The findings from Guardian’s ‘12th Annual Workplace Benefits Study,’ based on a survey of over 4,000 employees and workplace benefits decision-makers, illustrate a notably complex trend. Employee well-being has experienced a significant downturn, about to its lowest level in 12 years.
Meanwhile, financial stress has hit an all-time high, underscoring the harsh reality where 4‑in-10 (38%) workers find themselves living paycheck to paycheck. Even more interestingly, a third of respondents reported heightened anxiety, depression, or stress in recent years, directly linked to financial worries.
Factors contributing to this prevailing stress include economic uncertainties, inflationary pressures, debt management challenges, inadequate retirement provisions, and notably, a lack of comprehensive workplace benefits addressing mental health concerns.
Despite positive economic indicators, such as a decrease in unemployment to 3.90% in October 2023 and an increase in GDP growth to the current level of 22.49 trillion USD from 22.23 trillion USD last quarter and 21.85 trillion USD a year ago, workers’ perceptions remain notably pessimistic, as reported by the Guardian news site.
Meanwhile, a survey by CNBC and SurveyMonkey reflects similar sentiments, demonstrating that over 70% of employed Americans are under substantial stress due to their personal financial situations. This distress is intensified by the fact that over half of these individuals are consistently reliant on living from one paycheck to another.
Moreover, the survey has highlighted the pivotal role of homeownership in reducing financial stress, noting lower stress levels among homeowners compared to non-homeowners.

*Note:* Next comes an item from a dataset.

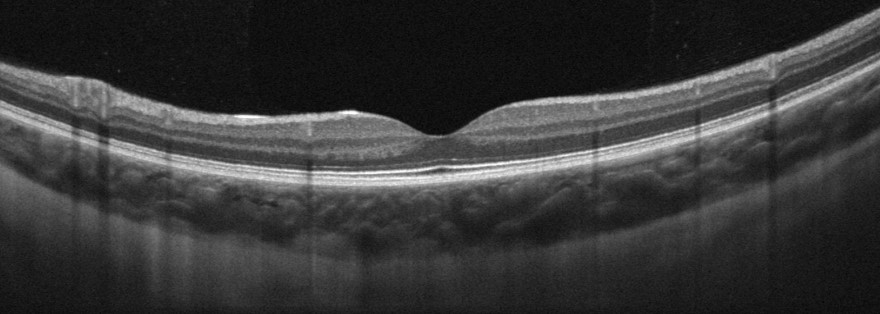

Retinal OCT B-scan; acquired on an Optovue Avanti RTVue XR; fovea-centered.
Diagnosis: no AMD, DME, ERM, RAO, RVO, or VID.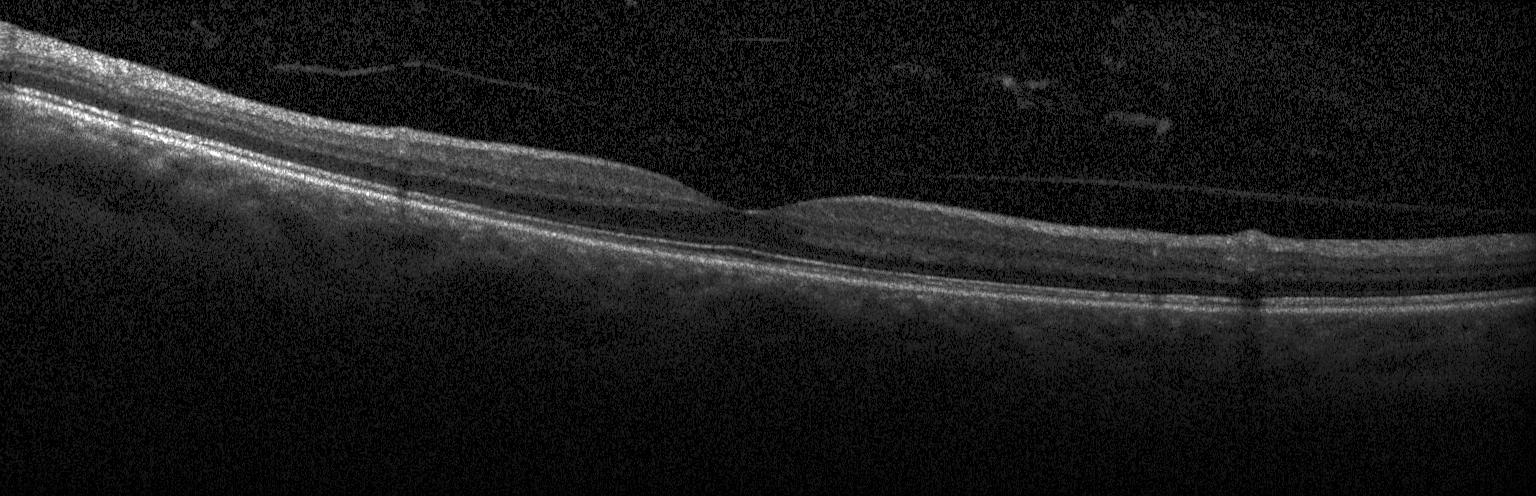
Acquired on a Heidelberg Spectralis. Optical coherence tomography B-scan — Finding: no choroidal neovascularization, diabetic macular edema, or drusen.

Crucially, these studies emphasize the huge impact of financial strain on mental health. Economic factors, particularly the absence of adequate emergency savings, are identified as primary contributors to adverse mental health effects resulting from financial stress. Specific vulnerable groups include women, lower-income households, and middle generations (ages 27 to 58), all contending with persistent financial strains.
Factors such as inflation, escalating interest rates, and income instability significantly contribute to financial anxiety among individuals.
According to Laura Wronski, Director of Research at SurveyMonkey, inflation is still the primary source of stress for Americans these days, but “this survey reveals pockets of relief for certain lucky people.”
“If you’re lucky enough to own a home, you probably have a very low mortgage rate; that alone clearly relieves some of the day-to-day financial strain,” CNBC reported Wronski as saying.
Notably, inflated consumer prices directly impact emergency savings, debt management, and discretionary spending, magnifying overall stress levels.
Experts recommend several strategies to manage financial stress during challenging periods. These include focusing on controllable spending, such as reducing grocery bills by opting for store brands. In addition to this, exploring opportunities to increase income through negotiations for raises, extra work hours, or side gigs can alleviate financial strain.
Prioritizing essential bills, establishing a savings plan, tracking financial progress, communicating with lenders for potential solutions, and seeking advice from financial experts are also suggested to reduce financial stress.